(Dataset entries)

↓↓↓

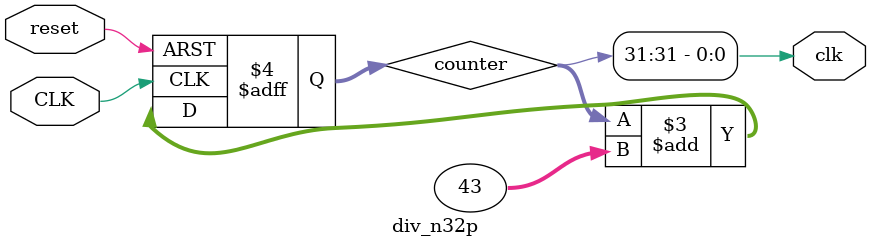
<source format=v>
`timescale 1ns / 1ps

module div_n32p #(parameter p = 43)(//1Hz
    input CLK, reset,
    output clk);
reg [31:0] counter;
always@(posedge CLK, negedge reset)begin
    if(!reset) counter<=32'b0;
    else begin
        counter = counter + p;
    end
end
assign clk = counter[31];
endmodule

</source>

↑↑↑

Retype all of the data above word for word, excluding the pictures.

- Response for this exercise:
<source format=v>
`timescale 1ns / 1ps

module div_n32p #(parameter p = 43)(//1Hz
    input CLK, reset,
    output clk);
reg [31:0] counter;
always@(posedge CLK, negedge reset)begin
    if(!reset) counter<=32'b0;
    else begin
        counter = counter + p;
    end
end
assign clk = counter[31];
endmodule

</source>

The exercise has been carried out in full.